The route to Georgetown is similar to Langkawi, if you were planning to soak up some sun on its white sandy beaches. The ferry to Langkawi leaves from Penang, running daily at 8.30am and 2pm. The journey on the air-conditioned speedboat takes 2 hours 45 minutes and costs MYR60 for a one-way ticket.
Langkawi is also another entry point if you arrived into Malaysia from Thailand, should you be coming in from the north, with ferries arriving onto the island from Satun four times a day with tickets costing around MYR30.
Getting around the mainland (and indeed around Borneo) many travellers on a tight budget prefer buses – and there are plenty to choose from: Transnasional, Nice, Plusliner, Cityliner, among others.
Buses are cheaper than trains and flights and while they aren’t always the comfiest or shortest journeys, they will always promise to show classic blockbuster movies.
The roads are well maintained but some drivers can be slightly erratic, so although you won’t have a bumpy ride you might experience some hairy overtaking.
For those travelling from Kuala Lumpur to hike the beautiful hills of the Cameron Highlands there are four express buses running daily and the journey will take up to 5 hours and cost around MYR35 leaving from KL’s Terminal Bersepadu Selatan to Tanah Rata, Cameron Highlands, Pahang, via Ipoh, Perak.
Malaysia’s UNESCO World Heritage Status city, Malacca, is best reached by bus, too, and understandably it’s one of the busiest routes due to its popularity with buses leaving practically every half an hour from 7am until 11pm from KL’s TBS. Tickets start at MYR15 depending on the bus company and the journey is around 2 hours.
How to get around
Finally, once you’ve arrived at your new locale, to get from A to B (whether it’s from your hotel to a temple, or simply to go eat at a restaurant) transport within both urban and rural pockets of Malaysia is readily available.
In Kuala Lumpur, the Monorail system will link you across the city and get you around comfortably in spacious fast moving air-conditioned carriages – it’s also a great way to get to the airport, too.
All around Malaysia there are also local buses, minibuses (bas mini), as well as local taxi drivers.
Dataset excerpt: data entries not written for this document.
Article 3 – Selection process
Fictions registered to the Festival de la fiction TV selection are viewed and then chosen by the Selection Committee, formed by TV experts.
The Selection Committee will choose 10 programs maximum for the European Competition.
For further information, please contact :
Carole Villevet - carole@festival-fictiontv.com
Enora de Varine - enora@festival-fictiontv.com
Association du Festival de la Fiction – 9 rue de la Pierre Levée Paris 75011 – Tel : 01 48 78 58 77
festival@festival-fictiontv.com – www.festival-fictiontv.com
When using any taxis – especially ones hailed yourself – make sure you pay by the meter (and make sure it works when you get in!) If you jump in a trishaw (pedicab) don’t be afraid to haggle the price before you go, rates will usually be inflated for tourists.
Alternatively, you might find your accommodation has its own shuttle service which could be more reliable and usually cost the same.